Los efectos del dólar soja se sintieron positivamente en las arcas del BCRA. ¿Se puede cantar victoria? Opina Ricardo Delgado, Director de Analytica Consultora.

“Massa ha logrado hacer en un mes un ordenamiento razonable del mercado de pesos. La segunda cuestión central y crítica es recomponer la caja en dólares en términos de dinámica para poder sostener esta relativa calma en los dólares financieros y la posibilidad de empezar a acelerar el crawling-peg, el deslizamiento diario del tipo de cambio, que ya está ocurriendo. Estamos en los niveles mensuales más altos de los últimos años. Me parece que es la única manera de revaluar en el tipo de cambio oficial con algo de espalda”, remarco el economista Ricardo Delgado.

El ministro Massa prometió recaudar usd 5000 millones en pocos meses. Todo depende de la intención y de las tenencias de los productores. “¿Cuántos dólares le queda al sector para ir liquidando?”, se pregunta Mariano Otálora.

Para Delgado es difícil saberlo, pero basándose en campañas anteriores y, con otro nivel de precios, es posible hacer una proyección para nada halagüeña. “En los últimos cuatro años el promedio de liquidación de septiembre fue de  usd 1.500 millones, en 2021 fueron usd 2.500 millones. Este mes se viene liquidando un poco más de USD 1.700 millones, pero con otro nivel de precios internacionales. Aunque considero que todavía hay margen para seguir subiendo, difícilmente se alcancen los 5000 esperados por Massa.”

En este contexto, lo que le queda al Gobierno es regular la salida de divisas, por eso se habla un del dólar turismo.
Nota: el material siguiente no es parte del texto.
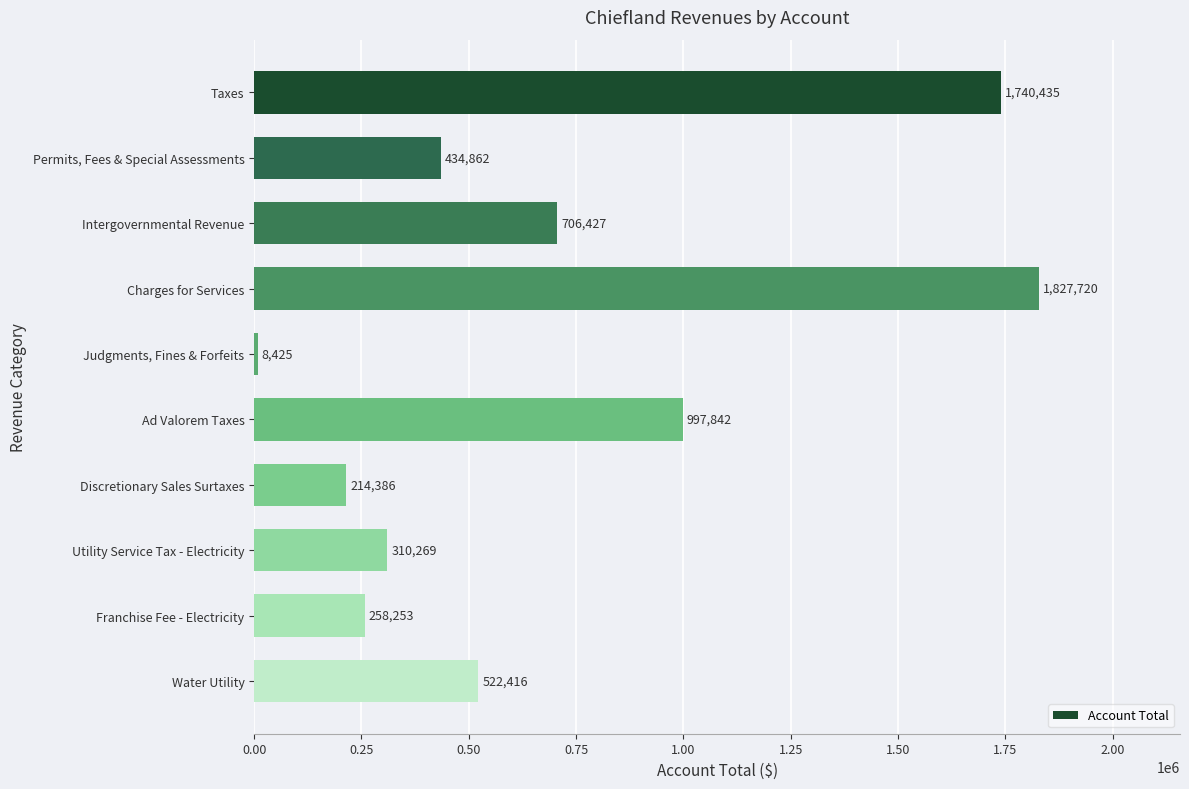

What is the difference between the maximum and minimum values?

1819295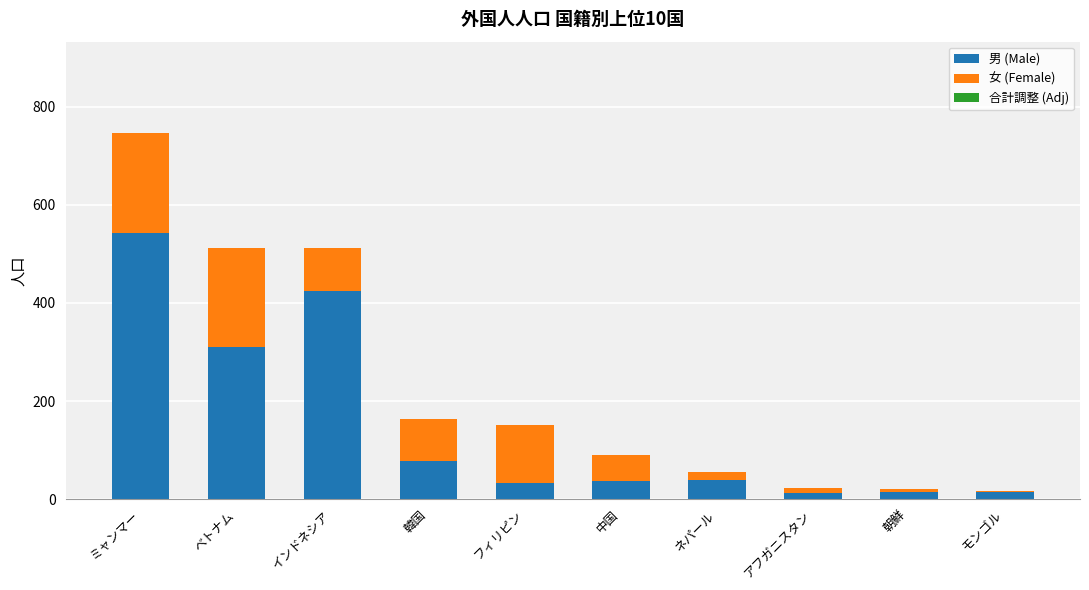

What is the maximum value for 男 (Male)?

542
Para el consultor “cuando quedó atrás la pandemia los argentinos salieron a viajar nuevamente. Porque también hay una realidad: se calcula que la mitad del PBI está fuera del sistema y eso permite financiar consumos en el exterior que además se complementan con el gasto en tarjetas.  Hay mucha gente que por su nivel de ingresos oficiales no puede viajar, pero como hay medio PBI afuera del sistema, probablemente puedan hacerlo.”

“También es cierto que no hay opciones de inversión– agrega Otálora- los autos están carísimos, los créditos están altísimos y no hay financiamiento,  entonces por un lado están las empresas se vuelcan por las refacciones, las personas que antes renovaban el auto ahora se encuentran con la falta de stock. No queda otra que viajar afuera.»